Here the Spanish Lotto is huge.
When I say huge, I mean huge.
So huge, it´s called "El Gordo," or "The Fat One."
In the US, I will be honest...I don´t really know of anyone who buys lotto tickets. Well, actually, that´s not true...I remember when I was a kid going with my neighbors and having them pick numbers for their mom´s lotto ticket. Once. And I bought one on the day I turned 21, because I could.
But that´s it.
Here, the Christmas lotto is suuuuper popular.
Full tickets are 200 euros (about $270) each, but a lot of people buy "tenths" of tickets, which of course cost 20 euros ($27) each.
Yesterday, when my host family and I went to my host mom´s parent´s house, the grandmother gave Cristina (my host mom) a lotto ticket. She bought three, one for Cristina, one for her sister Monica, and one for themselves.
Tonight, my host parents and I are joining their Fallas friends, or Casal Faller, who are having dinner at some dive bar tonight. I believe Cristina told me they would also be buying some lotto tickets.

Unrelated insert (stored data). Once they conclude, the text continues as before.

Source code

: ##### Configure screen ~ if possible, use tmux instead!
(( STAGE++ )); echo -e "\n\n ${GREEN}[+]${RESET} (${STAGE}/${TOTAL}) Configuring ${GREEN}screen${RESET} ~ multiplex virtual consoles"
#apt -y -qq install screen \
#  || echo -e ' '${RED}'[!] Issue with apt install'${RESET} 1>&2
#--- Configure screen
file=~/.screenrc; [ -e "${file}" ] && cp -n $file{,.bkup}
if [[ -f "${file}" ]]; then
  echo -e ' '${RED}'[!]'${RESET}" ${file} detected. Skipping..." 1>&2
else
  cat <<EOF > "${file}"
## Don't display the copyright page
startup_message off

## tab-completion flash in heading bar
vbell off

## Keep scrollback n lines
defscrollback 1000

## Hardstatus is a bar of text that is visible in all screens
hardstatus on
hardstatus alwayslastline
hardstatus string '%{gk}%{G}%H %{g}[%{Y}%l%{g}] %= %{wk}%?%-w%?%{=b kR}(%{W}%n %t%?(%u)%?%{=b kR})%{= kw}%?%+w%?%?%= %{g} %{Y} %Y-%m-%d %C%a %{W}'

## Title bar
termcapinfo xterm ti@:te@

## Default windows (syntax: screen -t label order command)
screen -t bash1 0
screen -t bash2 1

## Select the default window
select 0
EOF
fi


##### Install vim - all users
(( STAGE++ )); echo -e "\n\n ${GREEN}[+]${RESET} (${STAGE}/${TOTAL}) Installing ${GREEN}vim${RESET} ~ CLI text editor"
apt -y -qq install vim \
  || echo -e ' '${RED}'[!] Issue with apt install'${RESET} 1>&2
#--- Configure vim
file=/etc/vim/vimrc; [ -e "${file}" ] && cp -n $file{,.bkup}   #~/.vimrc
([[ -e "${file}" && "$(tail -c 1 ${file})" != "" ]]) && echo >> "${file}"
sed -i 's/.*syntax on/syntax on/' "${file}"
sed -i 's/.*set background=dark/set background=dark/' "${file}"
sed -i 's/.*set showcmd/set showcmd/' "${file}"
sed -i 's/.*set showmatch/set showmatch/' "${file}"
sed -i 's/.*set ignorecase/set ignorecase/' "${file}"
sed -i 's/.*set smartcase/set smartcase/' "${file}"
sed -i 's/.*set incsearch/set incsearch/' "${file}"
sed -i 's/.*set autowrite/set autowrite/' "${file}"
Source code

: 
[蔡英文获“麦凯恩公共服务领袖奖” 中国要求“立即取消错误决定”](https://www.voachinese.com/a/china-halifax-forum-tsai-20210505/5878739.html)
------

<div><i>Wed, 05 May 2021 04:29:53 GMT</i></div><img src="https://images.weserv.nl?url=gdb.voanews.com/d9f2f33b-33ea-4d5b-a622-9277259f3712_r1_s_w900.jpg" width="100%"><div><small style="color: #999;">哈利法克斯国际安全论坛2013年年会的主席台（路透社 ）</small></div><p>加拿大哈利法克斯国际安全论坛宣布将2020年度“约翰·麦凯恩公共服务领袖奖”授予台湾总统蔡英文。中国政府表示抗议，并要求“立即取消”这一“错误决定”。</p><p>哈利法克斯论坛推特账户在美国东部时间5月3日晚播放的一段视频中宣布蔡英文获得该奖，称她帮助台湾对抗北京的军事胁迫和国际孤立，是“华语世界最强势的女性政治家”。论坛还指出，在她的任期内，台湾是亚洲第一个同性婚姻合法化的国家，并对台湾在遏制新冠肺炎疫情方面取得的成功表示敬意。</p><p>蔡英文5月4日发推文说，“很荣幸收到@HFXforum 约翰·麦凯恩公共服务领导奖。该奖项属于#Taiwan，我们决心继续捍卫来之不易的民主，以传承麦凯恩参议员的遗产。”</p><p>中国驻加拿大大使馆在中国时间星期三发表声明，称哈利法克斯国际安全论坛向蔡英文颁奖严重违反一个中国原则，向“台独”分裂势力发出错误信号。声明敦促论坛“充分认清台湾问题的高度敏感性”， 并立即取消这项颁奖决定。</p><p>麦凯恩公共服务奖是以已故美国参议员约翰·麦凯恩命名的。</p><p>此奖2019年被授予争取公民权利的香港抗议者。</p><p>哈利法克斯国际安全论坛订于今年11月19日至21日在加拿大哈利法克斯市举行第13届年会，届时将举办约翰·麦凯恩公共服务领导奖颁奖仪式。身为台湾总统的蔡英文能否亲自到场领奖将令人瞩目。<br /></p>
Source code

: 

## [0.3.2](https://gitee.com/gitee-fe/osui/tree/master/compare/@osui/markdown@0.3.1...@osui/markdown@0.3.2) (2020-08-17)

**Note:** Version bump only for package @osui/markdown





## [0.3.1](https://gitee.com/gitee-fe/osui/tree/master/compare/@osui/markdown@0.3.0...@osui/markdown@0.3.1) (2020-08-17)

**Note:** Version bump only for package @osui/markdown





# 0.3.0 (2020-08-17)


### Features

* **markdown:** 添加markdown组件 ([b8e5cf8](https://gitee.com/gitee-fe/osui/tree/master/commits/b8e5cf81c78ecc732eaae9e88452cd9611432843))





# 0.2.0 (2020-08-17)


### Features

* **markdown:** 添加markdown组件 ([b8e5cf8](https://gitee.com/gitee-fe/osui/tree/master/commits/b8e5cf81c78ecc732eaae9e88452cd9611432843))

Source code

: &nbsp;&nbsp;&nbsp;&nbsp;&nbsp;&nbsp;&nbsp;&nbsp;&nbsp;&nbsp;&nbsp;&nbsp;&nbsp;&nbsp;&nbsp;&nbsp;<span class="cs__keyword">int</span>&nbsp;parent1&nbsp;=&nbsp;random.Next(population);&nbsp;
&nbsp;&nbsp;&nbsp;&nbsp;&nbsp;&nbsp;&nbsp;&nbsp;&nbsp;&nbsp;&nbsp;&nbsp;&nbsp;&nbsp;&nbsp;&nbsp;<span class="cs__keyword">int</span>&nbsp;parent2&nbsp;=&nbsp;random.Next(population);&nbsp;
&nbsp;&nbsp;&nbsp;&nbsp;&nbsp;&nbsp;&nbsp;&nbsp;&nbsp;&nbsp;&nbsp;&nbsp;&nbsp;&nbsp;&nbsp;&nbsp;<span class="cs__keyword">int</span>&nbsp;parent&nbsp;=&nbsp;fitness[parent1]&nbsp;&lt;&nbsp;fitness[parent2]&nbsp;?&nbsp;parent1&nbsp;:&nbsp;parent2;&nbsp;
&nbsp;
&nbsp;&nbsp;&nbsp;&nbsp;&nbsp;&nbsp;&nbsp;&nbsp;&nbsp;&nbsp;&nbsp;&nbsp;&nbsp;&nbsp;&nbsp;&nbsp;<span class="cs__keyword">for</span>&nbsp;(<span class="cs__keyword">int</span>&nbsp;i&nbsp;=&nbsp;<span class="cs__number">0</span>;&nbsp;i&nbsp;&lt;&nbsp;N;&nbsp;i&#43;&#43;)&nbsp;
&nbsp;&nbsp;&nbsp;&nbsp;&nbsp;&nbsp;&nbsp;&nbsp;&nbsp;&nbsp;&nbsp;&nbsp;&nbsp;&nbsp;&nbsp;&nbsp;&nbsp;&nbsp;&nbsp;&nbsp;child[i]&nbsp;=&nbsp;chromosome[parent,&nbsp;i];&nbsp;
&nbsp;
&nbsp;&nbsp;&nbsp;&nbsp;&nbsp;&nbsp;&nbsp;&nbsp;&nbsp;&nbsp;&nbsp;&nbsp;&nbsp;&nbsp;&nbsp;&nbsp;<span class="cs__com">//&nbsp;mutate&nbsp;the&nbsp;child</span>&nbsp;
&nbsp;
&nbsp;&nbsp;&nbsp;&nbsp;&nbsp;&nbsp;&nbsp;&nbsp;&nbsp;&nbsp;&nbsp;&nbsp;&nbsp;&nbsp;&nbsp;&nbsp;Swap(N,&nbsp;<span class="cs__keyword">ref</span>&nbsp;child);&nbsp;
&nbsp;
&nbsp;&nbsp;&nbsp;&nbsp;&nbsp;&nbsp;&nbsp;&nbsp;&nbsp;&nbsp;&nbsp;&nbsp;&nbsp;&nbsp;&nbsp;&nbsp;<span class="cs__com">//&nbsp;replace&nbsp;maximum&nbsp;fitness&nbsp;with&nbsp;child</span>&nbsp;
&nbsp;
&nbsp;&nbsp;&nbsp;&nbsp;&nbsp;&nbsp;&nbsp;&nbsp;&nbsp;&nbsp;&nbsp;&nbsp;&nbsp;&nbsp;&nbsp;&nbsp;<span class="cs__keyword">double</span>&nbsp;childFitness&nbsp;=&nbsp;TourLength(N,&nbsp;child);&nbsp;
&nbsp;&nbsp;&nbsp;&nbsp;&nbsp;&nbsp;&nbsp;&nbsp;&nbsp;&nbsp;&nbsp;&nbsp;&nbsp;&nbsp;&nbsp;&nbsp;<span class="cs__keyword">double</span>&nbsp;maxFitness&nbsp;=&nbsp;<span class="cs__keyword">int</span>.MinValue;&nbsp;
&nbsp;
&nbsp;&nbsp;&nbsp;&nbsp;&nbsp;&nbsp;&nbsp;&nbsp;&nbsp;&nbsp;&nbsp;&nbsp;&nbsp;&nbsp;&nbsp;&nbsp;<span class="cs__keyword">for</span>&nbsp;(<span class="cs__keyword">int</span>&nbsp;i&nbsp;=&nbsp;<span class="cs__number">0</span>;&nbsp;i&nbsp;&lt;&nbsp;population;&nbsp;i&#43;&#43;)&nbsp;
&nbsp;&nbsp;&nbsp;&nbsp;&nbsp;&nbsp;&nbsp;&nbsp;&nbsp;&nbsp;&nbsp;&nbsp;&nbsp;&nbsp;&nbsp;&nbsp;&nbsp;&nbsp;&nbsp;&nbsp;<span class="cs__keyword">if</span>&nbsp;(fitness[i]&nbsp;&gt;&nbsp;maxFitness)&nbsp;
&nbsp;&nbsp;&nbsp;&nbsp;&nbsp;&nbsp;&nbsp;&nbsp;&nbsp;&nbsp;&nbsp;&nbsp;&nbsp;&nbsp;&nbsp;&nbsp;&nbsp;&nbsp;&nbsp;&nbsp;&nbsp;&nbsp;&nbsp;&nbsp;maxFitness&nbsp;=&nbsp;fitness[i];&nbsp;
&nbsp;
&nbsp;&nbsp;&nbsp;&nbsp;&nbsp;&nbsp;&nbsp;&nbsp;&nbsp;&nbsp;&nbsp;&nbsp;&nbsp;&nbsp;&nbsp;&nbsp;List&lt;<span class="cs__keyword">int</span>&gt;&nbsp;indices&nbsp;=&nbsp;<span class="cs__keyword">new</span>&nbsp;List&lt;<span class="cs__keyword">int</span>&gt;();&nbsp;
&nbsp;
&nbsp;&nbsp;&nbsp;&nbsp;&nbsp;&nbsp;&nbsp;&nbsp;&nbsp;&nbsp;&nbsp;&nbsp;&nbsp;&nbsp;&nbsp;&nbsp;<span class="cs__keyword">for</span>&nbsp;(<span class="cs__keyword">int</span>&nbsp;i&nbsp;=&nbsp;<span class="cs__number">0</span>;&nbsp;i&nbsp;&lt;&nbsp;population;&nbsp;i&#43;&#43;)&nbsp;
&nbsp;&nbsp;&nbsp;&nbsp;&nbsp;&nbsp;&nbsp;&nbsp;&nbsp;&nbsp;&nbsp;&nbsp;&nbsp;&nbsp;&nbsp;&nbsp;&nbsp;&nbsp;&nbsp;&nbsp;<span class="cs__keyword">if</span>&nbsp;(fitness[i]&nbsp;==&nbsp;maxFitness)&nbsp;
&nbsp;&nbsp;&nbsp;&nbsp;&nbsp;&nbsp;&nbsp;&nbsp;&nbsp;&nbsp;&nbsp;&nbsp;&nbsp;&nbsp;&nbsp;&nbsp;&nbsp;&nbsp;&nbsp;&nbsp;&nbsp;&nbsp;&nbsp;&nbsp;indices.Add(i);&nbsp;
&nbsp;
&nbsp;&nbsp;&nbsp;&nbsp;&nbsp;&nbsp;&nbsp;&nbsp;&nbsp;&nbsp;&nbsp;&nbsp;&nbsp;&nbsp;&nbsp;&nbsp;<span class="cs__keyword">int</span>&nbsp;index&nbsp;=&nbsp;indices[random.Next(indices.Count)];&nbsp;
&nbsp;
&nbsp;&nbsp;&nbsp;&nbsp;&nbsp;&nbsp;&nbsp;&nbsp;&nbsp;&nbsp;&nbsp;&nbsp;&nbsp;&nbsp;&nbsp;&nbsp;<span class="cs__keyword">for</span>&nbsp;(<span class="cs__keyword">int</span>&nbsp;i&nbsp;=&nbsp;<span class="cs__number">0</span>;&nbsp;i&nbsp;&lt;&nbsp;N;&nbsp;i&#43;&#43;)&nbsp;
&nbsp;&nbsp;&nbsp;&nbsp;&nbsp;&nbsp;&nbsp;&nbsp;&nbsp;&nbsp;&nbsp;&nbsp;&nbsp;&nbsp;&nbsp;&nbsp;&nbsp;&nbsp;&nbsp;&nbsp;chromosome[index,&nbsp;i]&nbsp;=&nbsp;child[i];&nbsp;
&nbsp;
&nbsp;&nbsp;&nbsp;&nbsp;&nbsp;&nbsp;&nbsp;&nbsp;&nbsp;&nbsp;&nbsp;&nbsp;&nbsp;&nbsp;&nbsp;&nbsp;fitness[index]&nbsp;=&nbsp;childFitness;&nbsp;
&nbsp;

The lotto is held on December 18th.
Since I already saw she got a ticket from her mom and that she planned on buying another, I asked her how much she had bought. She said "Buf...a lot." I asked her to specify.
"Oh, every year we spend around six hundred euros on lotto tickets."
Yes. That´s right.
And I get the feeling that it´s not that uncommon, since on Wikipedia it says about 98% of Spain´s population participates in the (Christmas) lotto every year.
I asked when they start selling the tickets, and she said they sell them around summertime up until the day of the lotto draw.
Cristina says their family buys tickets on random occasions, like when they go on vacation to random cities in Spain, or when it´s someone´s birthday or something.